**REQUIRED WORK**:
(A) According to the Cloud Run lesson, where does the service pull its container image from?
(B) In the Cloud Run lesson, swap "operational visibility" for "runtime monitoring" and give the passage again, starting with "In the previous" and going on through "for real-world applications.".

**SUPPLIED PASSAGE**:
(begin)

In the previous lessons, you've learned about Google Cloud Run as a serverless platform and how to configure service resources like CPU, memory, and scaling parameters. You've also deployed basic Cloud Run services in earlier practices to get hands-on experience with the fundamentals. However, those initial deployments focused on learning the basics — now it's time to take your deployment skills to the next level with production-ready configurations. This is where Cloud Run service deployment with enterprise-grade components comes into play. A production Cloud Run service goes beyond basic deployment to include proper image management, logging infrastructure, and operational visibility — all essential for real-world applications.
In this lesson, you'll deploy a production-ready Cloud Run service that pulls a container image from Google Artifact Registry, exposes your web application to the internet, and automatically ships application logs to Cloud Logging for monitoring and debugging. This represents a realistic scenario in which you're deploying a custom web application that needs secure image storage, network connectivity, and centralized logging — moving beyond the simple deployments you've done previously.

(end)

**DATASET ENTRIES**:
(begin)

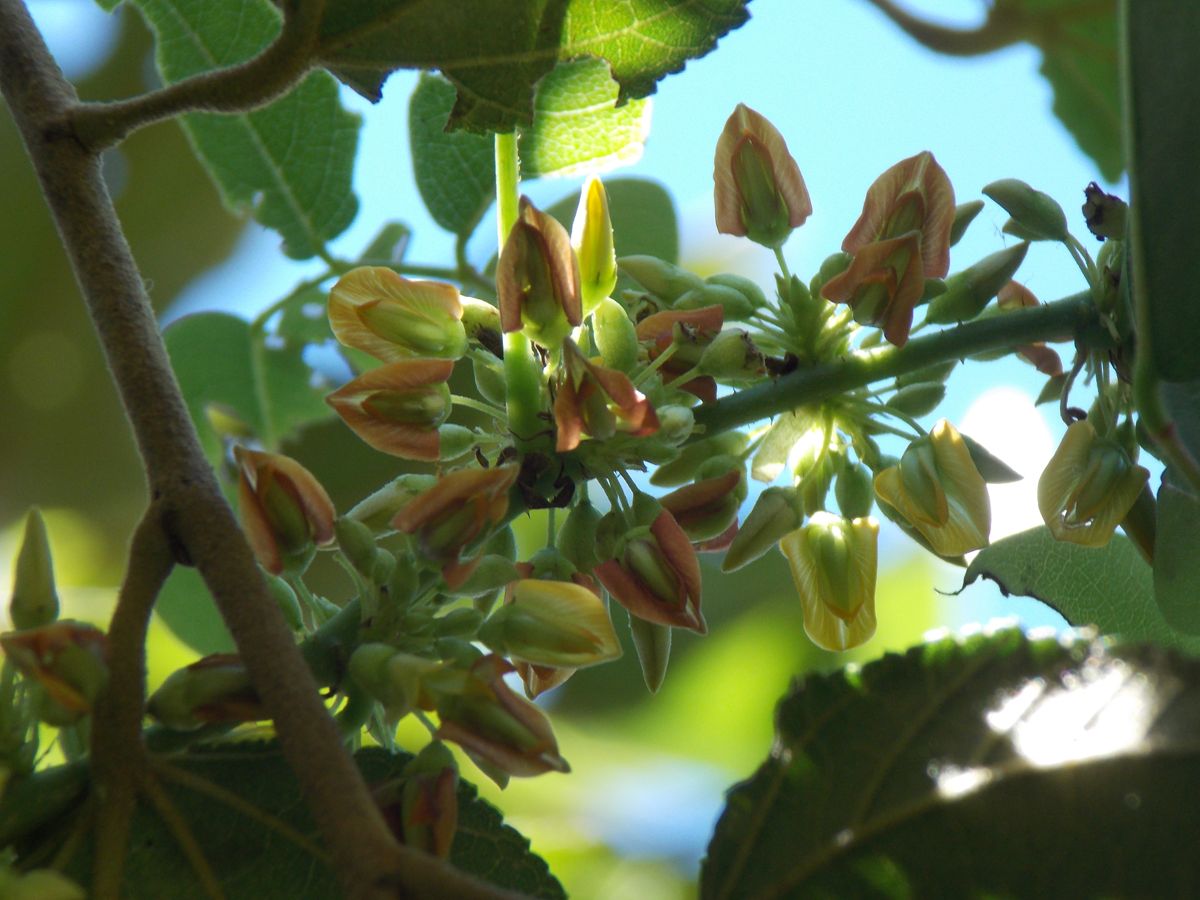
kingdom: Plantae
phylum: Tracheophyta
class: Magnoliopsida
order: Fabales
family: Fabaceae
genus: Nissolia
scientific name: Nissolia fruticosa
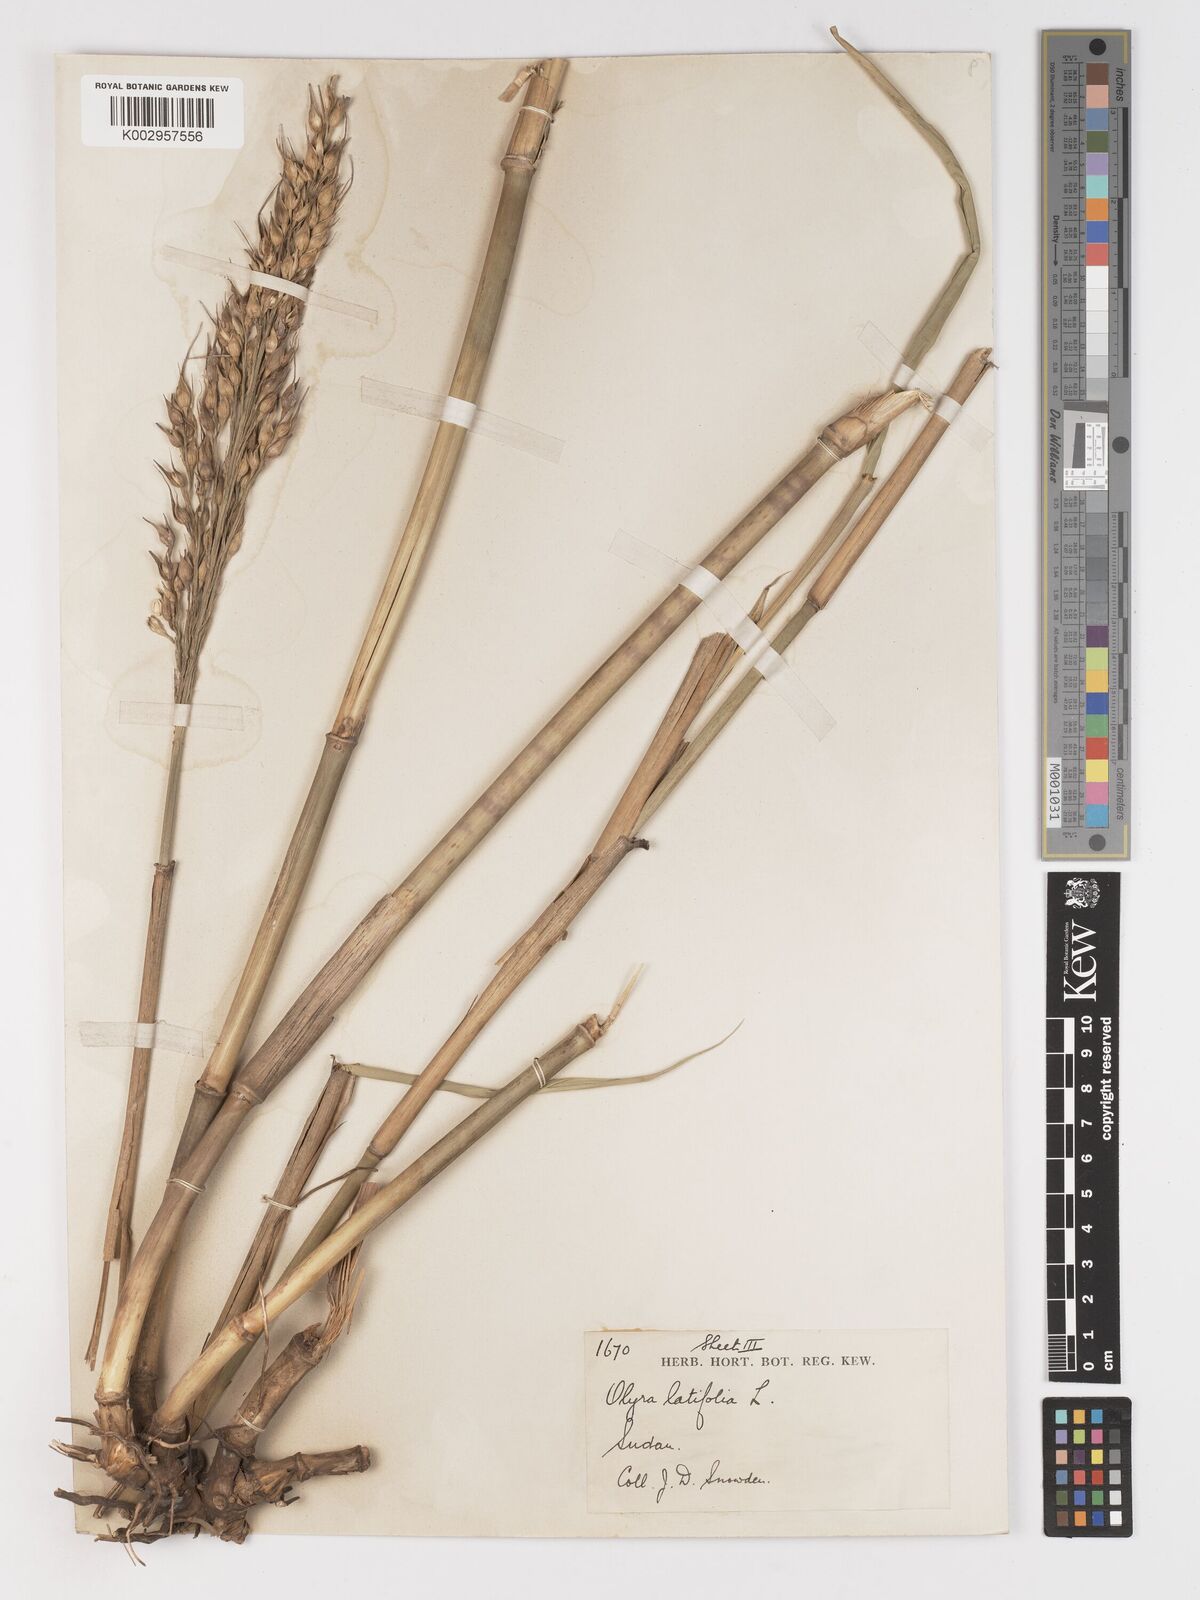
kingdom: Plantae
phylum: Tracheophyta
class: Liliopsida
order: Poales
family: Poaceae
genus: Olyra
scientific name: Olyra latifolia
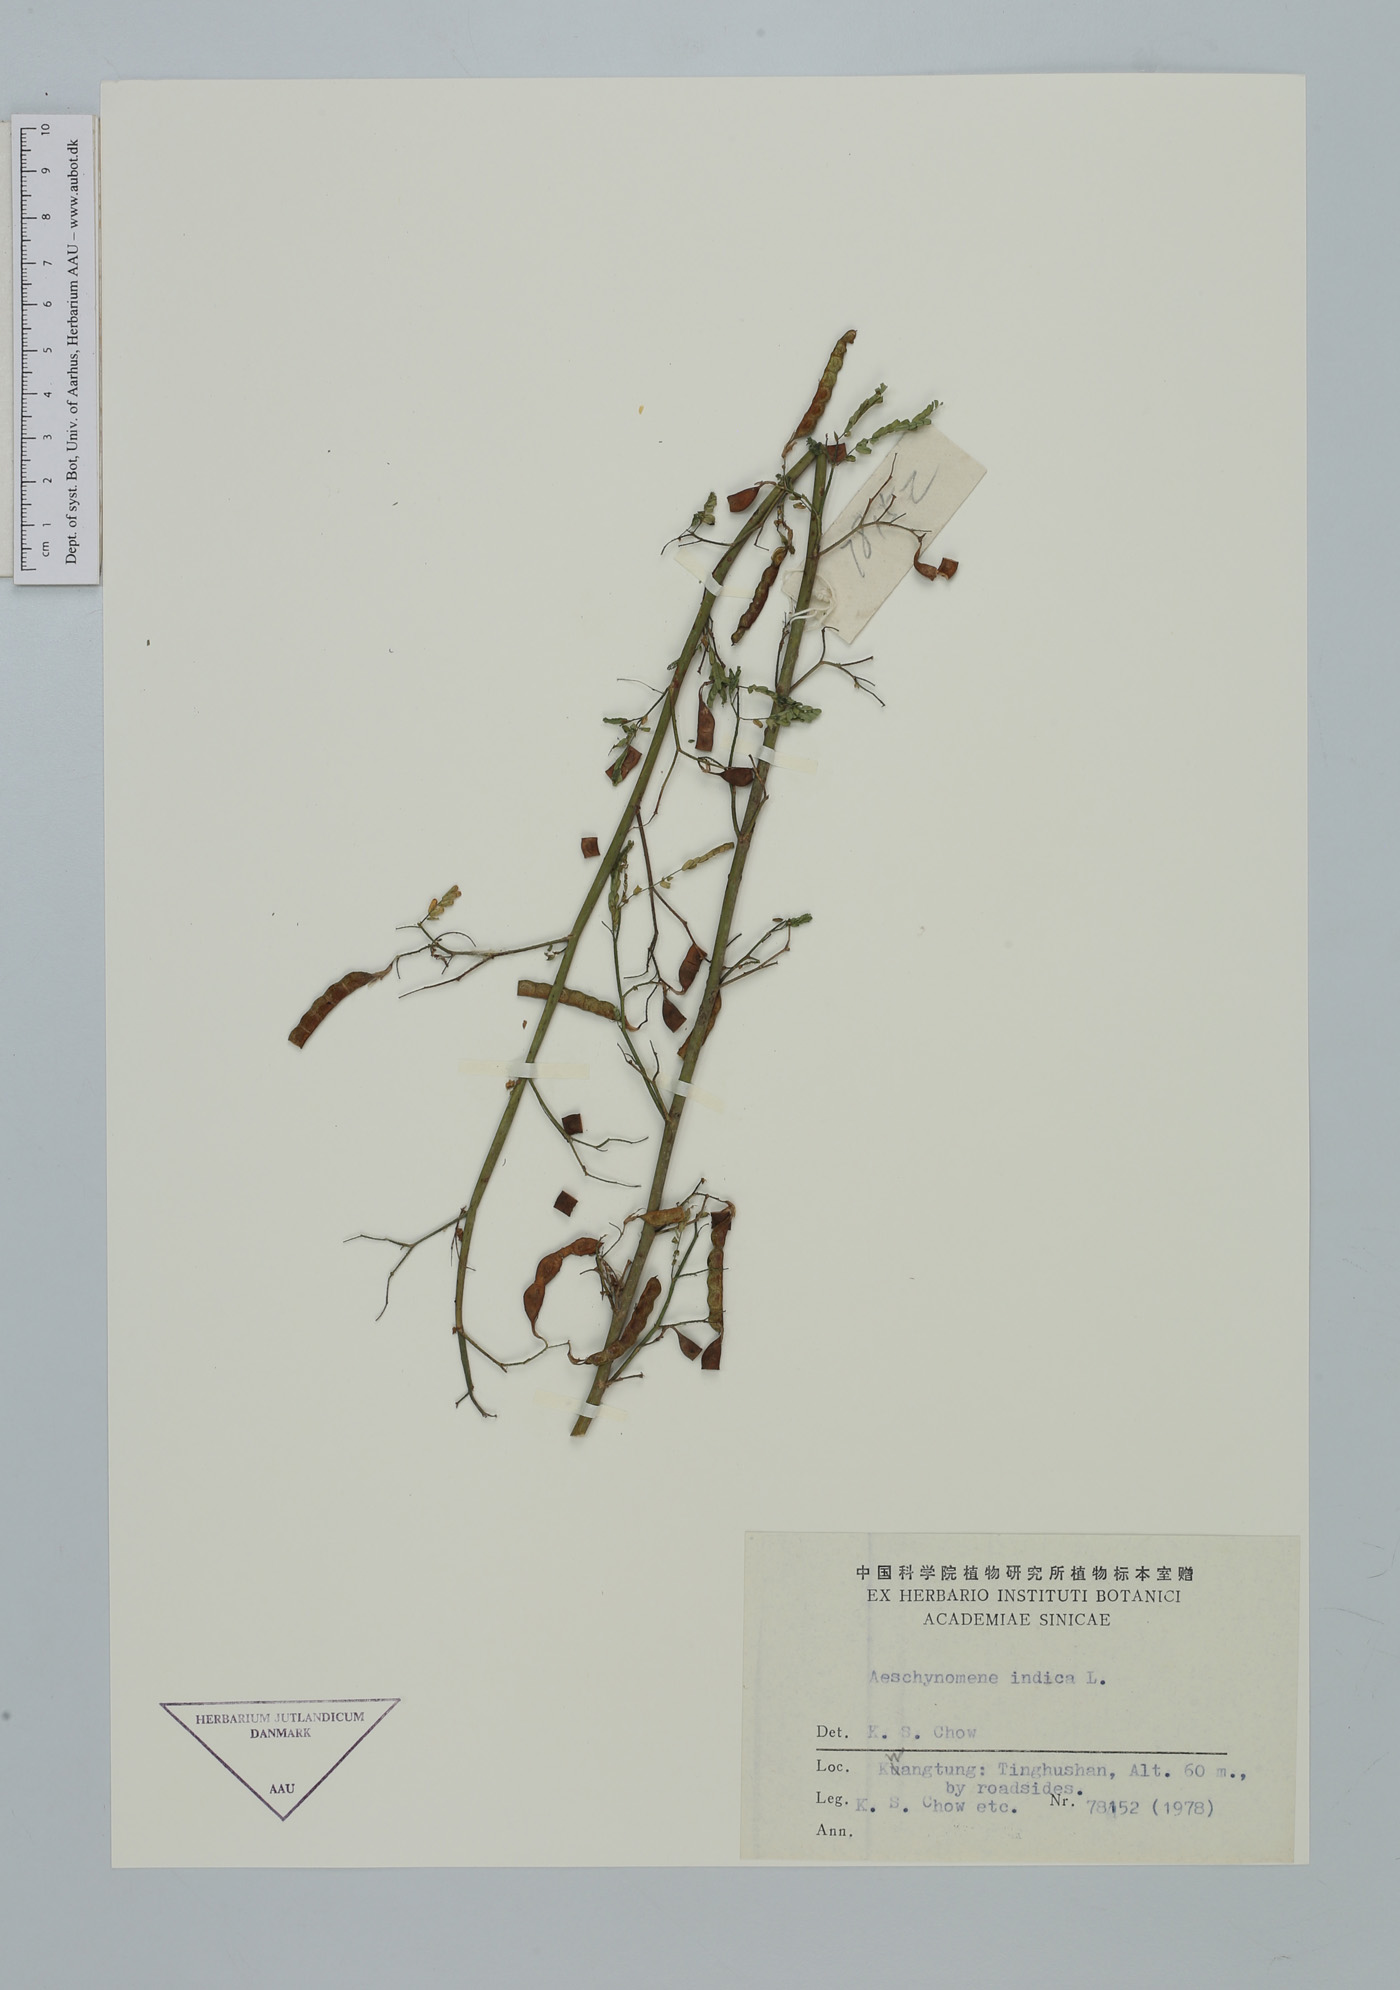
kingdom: Plantae
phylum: Tracheophyta
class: Magnoliopsida
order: Fabales
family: Fabaceae
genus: Aeschynomene
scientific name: Aeschynomene indica
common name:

(end)

**ANSWERS TO THE TASKS**:
(A) Google Artifact Registry

(B)
In the previous lessons, you've learned about Google Cloud Run as a serverless platform and how to configure service resources like CPU, memory, and scaling parameters. You've also deployed basic Cloud Run services in earlier practices to get hands-on experience with the fundamentals. However, those initial deployments focused on learning the basics — now it's time to take your deployment skills to the next level with production-ready configurations. This is where Cloud Run service deployment with enterprise-grade components comes into play. A production Cloud Run service goes beyond basic deployment to include proper image management, logging infrastructure, and runtime monitoring — all essential for real-world applications.